• Directions for this task:
The line containing "Document page, 1686x1169 pixels." and all lines following it in the listing below are to be reproduced exactly, with no other lines.
BEGIN Stored data
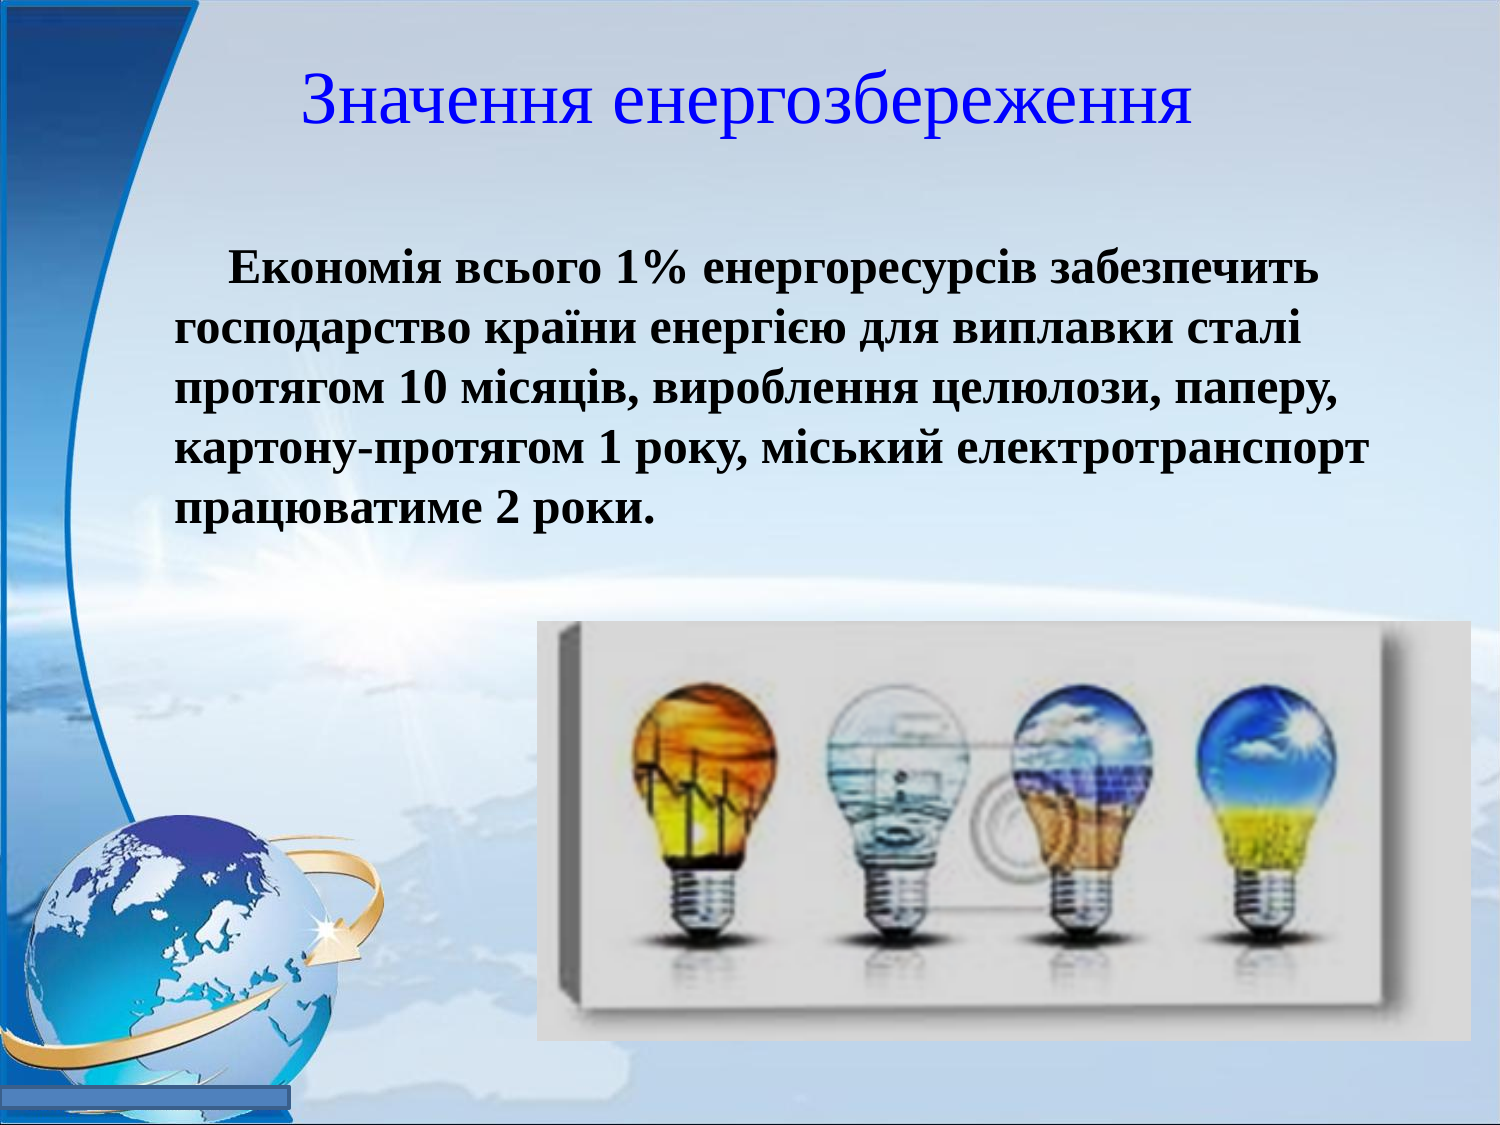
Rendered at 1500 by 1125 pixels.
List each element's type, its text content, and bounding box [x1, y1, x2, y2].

text_box [0, 1086, 290, 1108]
text_box Економія всього 1% енергоресурсів забезпечить господарство країни енергією для виплавки сталі протягом 10 місяців, вироблення целюлози, паперу, картону-протягом 1 року, міський електротранспорт працюватиме 2 роки. [159, 147, 1435, 575]
text_box Значення енергозбереження [285, 40, 1314, 146]
picture [0, 0, 1500, 1125]
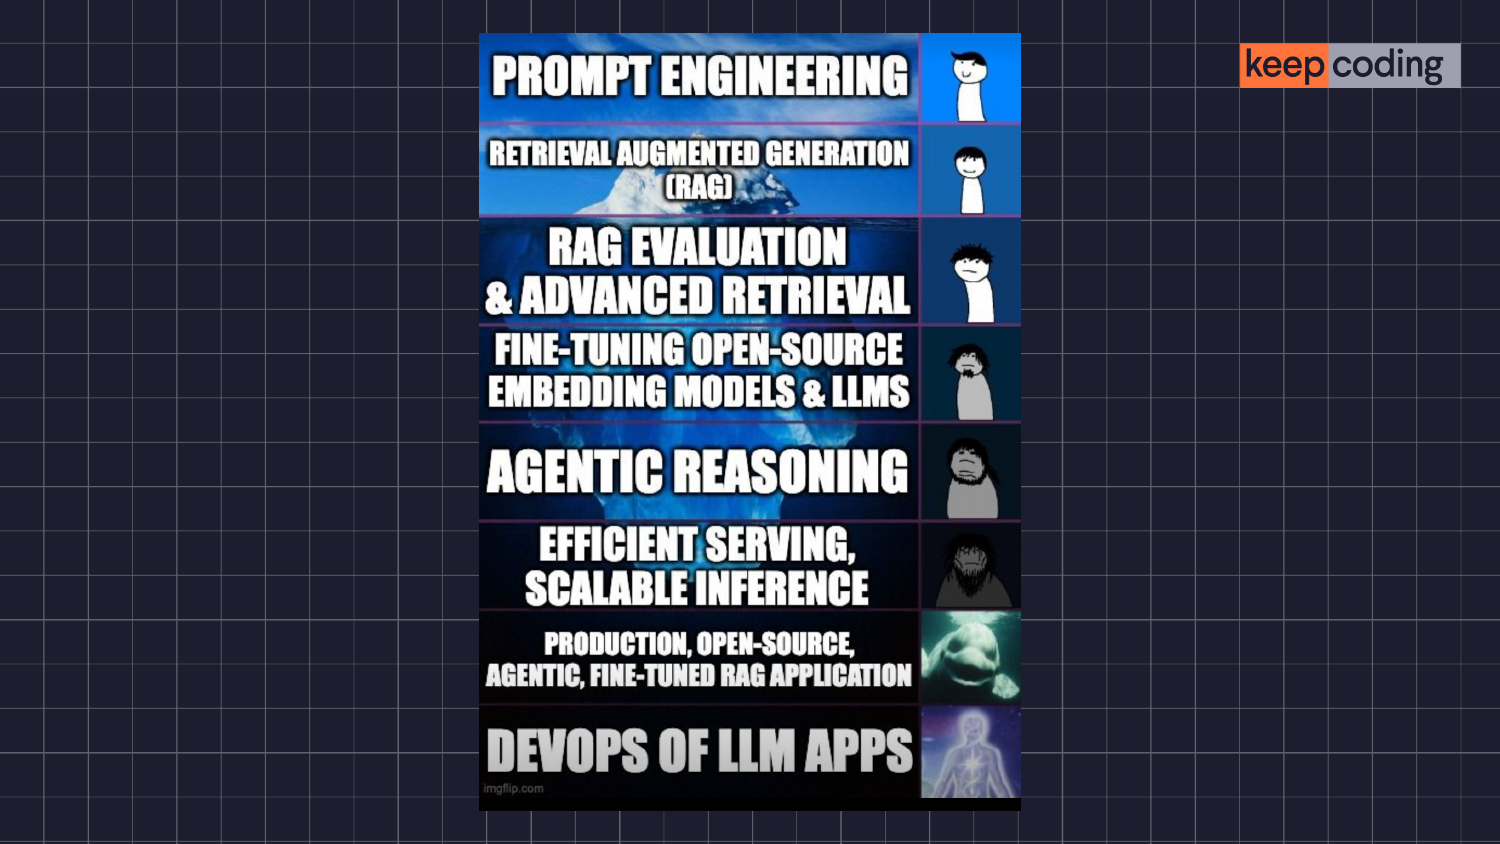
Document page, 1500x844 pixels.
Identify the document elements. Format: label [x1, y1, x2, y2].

picture [1240, 43, 1461, 88]
picture [479, 32, 1021, 811]
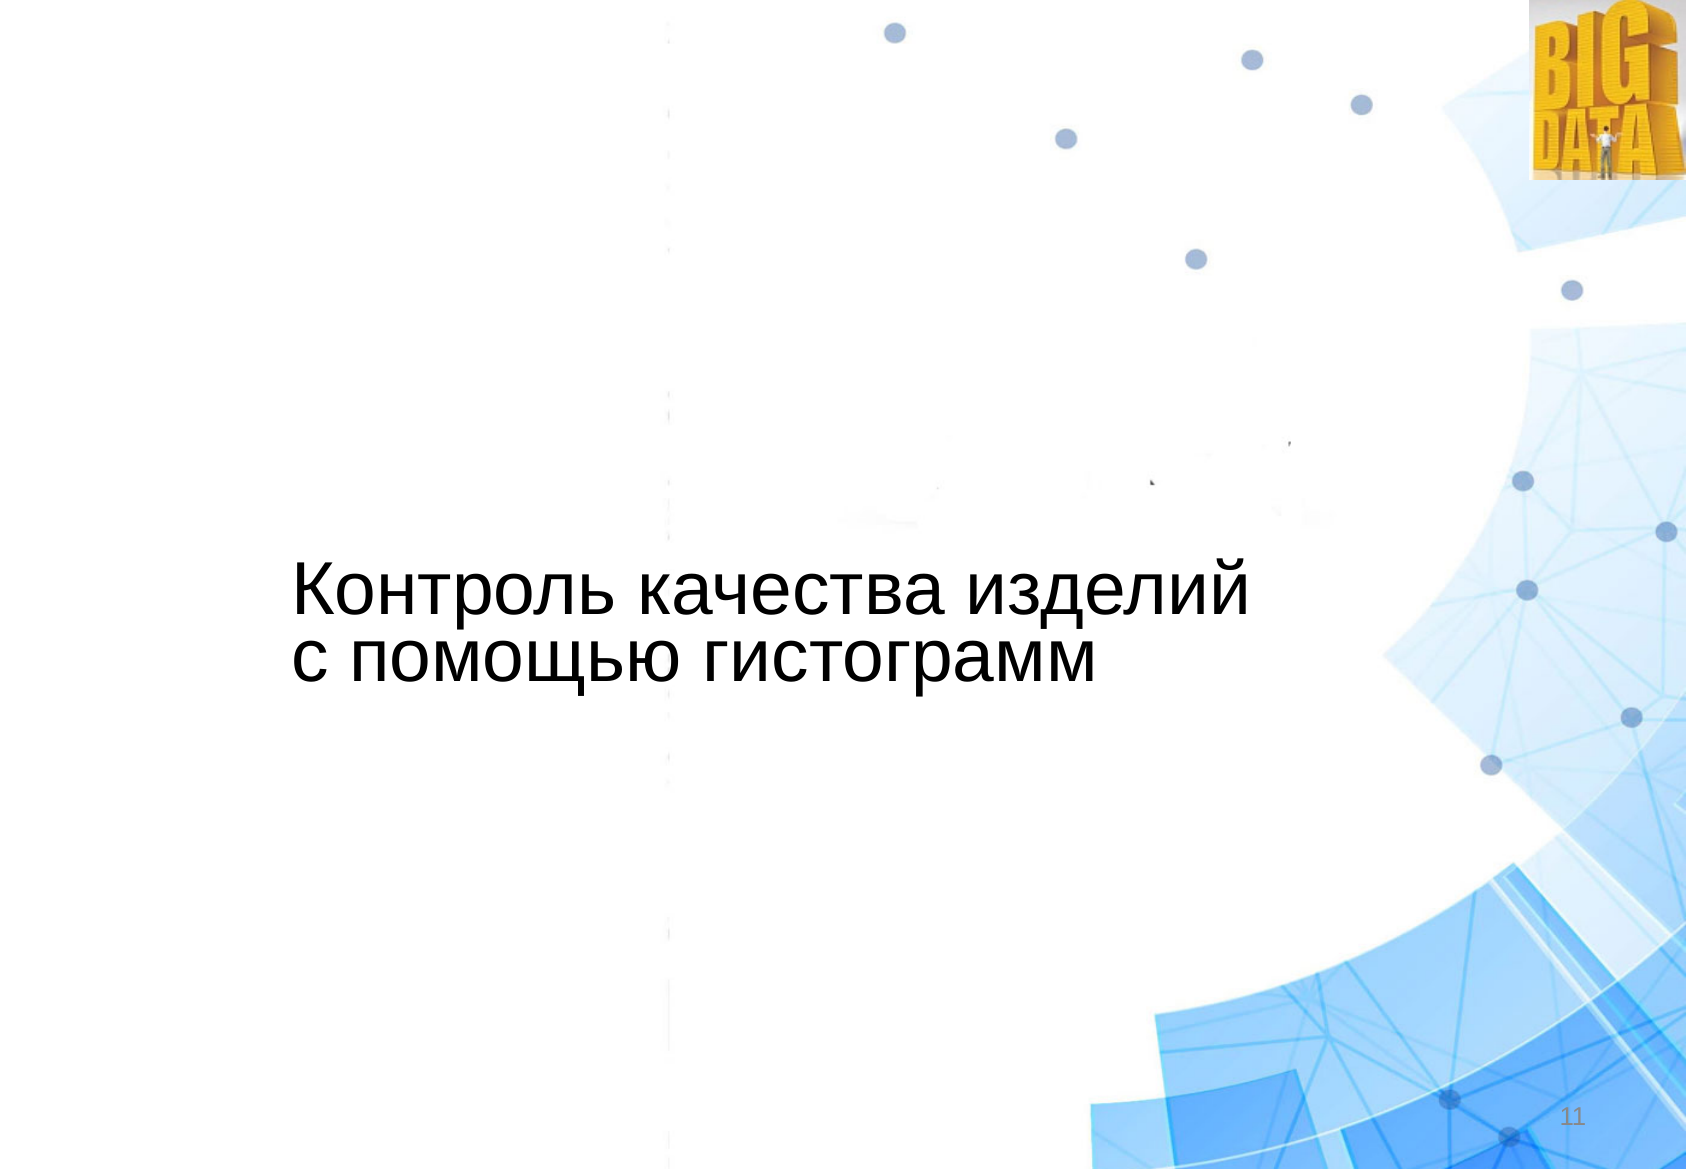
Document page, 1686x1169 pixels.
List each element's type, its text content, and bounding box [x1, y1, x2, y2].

slide_number ‹#› [1208, 1083, 1602, 1146]
title Контроль качества изделий с помощью гистограмм [275, 131, 1292, 703]
picture [0, 0, 1686, 1169]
END Stored data
• Your solution:
Document page, 1686x1169 pixels.
List each element's type, its text content, and bounding box [x1, y1, x2, y2].

slide_number ‹#› [1208, 1083, 1602, 1146]
title Контроль качества изделий с помощью гистограмм [275, 131, 1292, 703]
picture [0, 0, 1686, 1169]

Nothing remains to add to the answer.